Accurately determining the timber properties for products prior to cutting the tree is difficult. In this work we discuss a method for reconstructing a timber billet virtually, including internal features, after it has been peeled into a full veneer (ribbon). This reconstruction process is the first stage in developing a mathematical model for the variation in timber properties within a given tree. The reconstruction of internal timber features is typically achieved through the use of computed tomography (CT) scanning. However, this requires the use of equipment that may be cost-prohibitive. Here we discuss an approach that utilises more readily available equipment for timber processors, including a spindleless lathe and digital SLR camera.

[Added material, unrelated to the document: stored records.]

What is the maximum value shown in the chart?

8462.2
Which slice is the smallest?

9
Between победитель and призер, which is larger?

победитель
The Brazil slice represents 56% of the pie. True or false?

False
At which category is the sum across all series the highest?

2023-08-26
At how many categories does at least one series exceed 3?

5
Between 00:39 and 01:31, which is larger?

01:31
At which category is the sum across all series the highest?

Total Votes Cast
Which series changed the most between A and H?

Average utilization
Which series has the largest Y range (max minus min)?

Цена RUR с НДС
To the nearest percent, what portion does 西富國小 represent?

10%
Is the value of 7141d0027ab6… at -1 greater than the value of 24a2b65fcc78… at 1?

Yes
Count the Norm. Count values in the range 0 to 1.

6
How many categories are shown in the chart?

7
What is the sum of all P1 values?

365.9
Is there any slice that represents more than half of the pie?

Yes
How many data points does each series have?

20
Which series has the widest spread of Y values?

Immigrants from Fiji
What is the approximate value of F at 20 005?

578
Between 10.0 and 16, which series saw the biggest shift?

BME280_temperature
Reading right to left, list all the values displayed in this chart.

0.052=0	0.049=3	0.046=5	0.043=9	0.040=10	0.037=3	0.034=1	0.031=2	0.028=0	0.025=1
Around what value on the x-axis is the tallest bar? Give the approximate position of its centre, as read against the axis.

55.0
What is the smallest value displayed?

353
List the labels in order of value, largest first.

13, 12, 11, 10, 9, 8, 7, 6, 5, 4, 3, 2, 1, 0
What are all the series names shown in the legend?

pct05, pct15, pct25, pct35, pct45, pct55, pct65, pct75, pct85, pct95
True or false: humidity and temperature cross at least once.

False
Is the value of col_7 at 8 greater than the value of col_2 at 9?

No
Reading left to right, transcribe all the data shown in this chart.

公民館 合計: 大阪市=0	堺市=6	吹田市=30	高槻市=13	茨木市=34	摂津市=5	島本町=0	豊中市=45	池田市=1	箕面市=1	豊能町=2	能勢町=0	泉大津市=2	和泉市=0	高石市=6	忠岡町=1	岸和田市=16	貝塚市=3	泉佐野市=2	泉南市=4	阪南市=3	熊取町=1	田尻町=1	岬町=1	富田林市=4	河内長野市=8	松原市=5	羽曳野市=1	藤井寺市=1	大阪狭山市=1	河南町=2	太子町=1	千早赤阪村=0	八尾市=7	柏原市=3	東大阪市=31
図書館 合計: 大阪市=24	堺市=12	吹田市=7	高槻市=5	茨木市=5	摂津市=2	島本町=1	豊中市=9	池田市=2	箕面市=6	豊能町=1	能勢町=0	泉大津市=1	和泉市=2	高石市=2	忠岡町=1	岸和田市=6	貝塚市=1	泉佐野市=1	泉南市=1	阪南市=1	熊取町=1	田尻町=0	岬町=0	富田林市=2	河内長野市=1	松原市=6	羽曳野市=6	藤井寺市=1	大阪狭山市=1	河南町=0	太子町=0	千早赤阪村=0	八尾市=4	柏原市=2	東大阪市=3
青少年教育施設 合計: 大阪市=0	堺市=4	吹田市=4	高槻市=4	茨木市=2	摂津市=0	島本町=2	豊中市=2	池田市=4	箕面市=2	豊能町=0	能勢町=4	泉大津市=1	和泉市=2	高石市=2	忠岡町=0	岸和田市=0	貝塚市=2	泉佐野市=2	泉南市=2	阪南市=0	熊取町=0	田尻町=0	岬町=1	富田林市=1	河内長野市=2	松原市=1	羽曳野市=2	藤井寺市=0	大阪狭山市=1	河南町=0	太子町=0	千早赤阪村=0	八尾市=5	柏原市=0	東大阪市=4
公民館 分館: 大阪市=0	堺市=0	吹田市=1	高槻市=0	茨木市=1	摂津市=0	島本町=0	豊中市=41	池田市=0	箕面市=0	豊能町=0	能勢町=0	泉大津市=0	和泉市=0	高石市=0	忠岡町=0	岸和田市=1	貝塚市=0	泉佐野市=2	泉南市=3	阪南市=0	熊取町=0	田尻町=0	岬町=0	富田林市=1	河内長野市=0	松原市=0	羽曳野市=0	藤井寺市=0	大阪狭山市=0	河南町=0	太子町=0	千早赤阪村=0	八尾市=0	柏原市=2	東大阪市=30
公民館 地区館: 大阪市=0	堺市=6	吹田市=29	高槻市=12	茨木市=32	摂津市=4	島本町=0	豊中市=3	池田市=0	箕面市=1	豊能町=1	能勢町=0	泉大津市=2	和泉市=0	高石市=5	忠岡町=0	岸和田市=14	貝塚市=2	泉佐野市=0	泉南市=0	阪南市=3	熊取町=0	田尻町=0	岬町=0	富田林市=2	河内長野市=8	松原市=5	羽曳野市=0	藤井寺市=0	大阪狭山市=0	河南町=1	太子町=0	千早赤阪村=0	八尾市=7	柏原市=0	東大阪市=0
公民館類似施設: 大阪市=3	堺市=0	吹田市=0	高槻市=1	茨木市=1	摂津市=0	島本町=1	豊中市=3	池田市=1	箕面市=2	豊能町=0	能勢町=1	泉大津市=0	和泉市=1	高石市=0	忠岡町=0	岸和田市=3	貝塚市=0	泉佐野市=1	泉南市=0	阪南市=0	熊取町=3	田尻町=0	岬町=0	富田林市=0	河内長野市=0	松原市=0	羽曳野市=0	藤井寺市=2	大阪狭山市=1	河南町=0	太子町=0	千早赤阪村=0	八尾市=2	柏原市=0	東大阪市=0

In comparison to conventional scanning methods, this reconstruction method based on a destructive process has the key advantage of delivering high-resolution colour images. This reconstruction serves two purposes. Firstly, we are able to generate three-dimensional visualisations of the timber billet, to uncover internal structures such as knots, defects, insect or fungi attack, discoloration, resin, etc. Secondly, the reconstruction allows us to map timber properties measured on the veneer to their original location within the billet. This allows us to locally inform the mapping with wood properties and subsequently derive their distribution throughout the billet. From this information it is then possible to extract any part of the billet and obtain the appearance and wood properties of any processed products. To validate our reconstruction process we show that we can obtain reasonable agreement between our predicted billet modulus of elasticity and that measured on the original billet.